One of the earlier records from 2013 to mine the fertile ground of R&B nostalgia in new and exciting ways, Autre Ne Veut’s Anxiety is also one of the year’s most successful. Whereas his peers cast the revivalist aesthetic using a mellow, minimal mould, Arthur Ashin opts for a more synthetic approach, harking back to his days as a jingle writer. The record is abound with earworm hooks, sugar rushes of synthesisers, unhinged sax solos and frenetic falsetto runs, all contributing to a hyper-sensory sound that finds an unstable middle ground between accessibility and left-fieldism.

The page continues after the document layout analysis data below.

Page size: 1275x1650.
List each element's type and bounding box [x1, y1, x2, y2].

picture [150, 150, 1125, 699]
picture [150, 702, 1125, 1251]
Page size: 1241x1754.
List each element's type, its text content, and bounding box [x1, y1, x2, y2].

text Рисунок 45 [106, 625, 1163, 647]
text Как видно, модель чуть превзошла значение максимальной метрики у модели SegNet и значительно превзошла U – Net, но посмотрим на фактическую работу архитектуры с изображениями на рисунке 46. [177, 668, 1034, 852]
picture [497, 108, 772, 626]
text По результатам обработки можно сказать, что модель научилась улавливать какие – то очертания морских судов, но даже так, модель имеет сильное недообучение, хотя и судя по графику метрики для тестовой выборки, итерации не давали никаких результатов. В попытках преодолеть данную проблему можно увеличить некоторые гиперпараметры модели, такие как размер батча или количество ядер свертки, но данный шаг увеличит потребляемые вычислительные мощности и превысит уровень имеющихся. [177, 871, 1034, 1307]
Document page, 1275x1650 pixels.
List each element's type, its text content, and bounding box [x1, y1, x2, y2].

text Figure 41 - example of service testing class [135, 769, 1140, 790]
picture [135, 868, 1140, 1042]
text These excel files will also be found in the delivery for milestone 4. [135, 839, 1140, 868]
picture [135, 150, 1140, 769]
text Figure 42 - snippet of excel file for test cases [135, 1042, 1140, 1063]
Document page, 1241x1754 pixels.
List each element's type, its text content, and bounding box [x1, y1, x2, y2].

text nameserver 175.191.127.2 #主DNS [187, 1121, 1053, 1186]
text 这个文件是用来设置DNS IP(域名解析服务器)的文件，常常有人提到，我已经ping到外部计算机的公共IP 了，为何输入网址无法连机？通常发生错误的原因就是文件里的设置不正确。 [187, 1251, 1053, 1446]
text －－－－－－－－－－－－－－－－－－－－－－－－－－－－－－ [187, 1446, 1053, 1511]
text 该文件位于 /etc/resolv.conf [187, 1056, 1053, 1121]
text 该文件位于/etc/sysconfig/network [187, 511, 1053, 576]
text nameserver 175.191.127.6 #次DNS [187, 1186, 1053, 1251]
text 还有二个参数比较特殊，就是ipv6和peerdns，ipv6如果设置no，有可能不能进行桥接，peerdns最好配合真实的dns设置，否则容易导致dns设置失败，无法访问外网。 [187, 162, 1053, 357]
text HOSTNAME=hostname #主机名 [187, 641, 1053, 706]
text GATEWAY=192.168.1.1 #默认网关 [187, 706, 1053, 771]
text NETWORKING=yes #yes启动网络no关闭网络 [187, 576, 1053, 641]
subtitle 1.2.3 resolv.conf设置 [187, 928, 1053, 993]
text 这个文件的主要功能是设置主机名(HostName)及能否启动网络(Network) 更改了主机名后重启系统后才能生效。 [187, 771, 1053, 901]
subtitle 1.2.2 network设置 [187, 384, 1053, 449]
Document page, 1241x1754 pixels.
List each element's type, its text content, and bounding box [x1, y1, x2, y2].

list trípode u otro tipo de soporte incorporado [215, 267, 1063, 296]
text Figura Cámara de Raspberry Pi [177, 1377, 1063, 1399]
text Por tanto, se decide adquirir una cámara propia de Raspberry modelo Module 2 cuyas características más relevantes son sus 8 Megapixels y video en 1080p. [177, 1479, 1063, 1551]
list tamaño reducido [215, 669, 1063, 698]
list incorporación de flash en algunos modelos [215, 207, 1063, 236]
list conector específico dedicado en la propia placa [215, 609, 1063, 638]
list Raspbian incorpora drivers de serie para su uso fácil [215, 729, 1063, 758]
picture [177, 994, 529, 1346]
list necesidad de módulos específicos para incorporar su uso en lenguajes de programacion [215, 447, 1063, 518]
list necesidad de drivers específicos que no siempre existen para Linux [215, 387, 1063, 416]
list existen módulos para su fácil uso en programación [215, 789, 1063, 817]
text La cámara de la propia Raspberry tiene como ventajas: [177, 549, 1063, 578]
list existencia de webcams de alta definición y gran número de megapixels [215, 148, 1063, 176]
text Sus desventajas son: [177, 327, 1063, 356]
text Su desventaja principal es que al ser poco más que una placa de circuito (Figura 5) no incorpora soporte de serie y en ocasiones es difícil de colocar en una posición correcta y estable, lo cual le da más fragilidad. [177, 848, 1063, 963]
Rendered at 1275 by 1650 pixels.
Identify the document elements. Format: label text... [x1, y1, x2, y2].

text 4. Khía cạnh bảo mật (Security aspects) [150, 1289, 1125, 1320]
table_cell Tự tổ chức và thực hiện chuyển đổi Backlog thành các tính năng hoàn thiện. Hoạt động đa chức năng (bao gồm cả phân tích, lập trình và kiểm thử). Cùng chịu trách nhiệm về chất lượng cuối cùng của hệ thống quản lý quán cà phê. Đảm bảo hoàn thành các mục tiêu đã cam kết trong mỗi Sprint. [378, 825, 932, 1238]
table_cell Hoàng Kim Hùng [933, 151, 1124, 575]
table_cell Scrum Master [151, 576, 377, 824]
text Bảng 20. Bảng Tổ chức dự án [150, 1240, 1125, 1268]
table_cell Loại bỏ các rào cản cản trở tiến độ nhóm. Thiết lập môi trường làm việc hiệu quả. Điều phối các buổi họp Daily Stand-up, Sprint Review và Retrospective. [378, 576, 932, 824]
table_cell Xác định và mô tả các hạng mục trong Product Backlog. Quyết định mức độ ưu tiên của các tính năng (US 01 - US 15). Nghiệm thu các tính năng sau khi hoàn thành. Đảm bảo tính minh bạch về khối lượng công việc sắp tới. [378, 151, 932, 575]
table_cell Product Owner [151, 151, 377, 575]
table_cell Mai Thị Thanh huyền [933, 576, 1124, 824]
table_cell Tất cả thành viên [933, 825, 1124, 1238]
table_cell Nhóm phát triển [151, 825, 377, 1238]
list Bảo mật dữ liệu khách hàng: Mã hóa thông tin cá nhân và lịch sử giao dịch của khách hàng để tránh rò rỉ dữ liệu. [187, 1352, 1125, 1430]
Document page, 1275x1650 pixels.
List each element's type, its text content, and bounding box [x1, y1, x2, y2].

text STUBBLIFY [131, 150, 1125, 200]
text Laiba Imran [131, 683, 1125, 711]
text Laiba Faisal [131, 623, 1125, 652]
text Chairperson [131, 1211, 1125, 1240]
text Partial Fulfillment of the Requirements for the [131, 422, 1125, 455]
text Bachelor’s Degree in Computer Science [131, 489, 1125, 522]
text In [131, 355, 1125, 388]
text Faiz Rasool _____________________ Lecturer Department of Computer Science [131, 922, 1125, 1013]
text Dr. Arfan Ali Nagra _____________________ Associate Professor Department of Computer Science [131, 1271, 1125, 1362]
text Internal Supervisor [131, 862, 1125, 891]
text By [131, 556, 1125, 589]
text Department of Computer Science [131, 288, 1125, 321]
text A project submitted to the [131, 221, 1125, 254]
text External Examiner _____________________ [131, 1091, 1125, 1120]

It’s precisely this idea of instability that breathes life into Anxiety, for despite his sonic about-turn from recent trends, Autre Ne Veut’s lyrical objective is every bit as similar as his predecessors. With a stage name that translates as ‘I want no other’, Ashin makes no bones about his preoccupations with love and loss, yet Anxiety isn’t simply going through the motions. While the lyrical content aims for standard fare, the record progressively feels as though its about to cave in on itself with each song; Ashin doesn’t reach for falsetto with the grace of a pop star like Prince, but with the desperation of somebody who has to release his demons. Amongst a backdrop of club beats and pitch-shifted vocals, ‘Counting’ is particularly bleak, a plea for Ashin’s grandmother to stay alive because he can’t bear to call her for the last time.
It’s worth remembering that Ashin has only come out of the shadows for just over a year, having released music anonymously from as early as 2009. Anxiety may be an intensely personal record but, like all effectively emotive music, it channels the personal into the universal, making the listener implicit in the cathartic experience. As its artwork suggests, Anxiety certainly offers itself a framework (and a stellar one at that), but ultimately what is projected into the frame is out of Autre Ne Veut’s hands. That, for any artist, is real anxiety.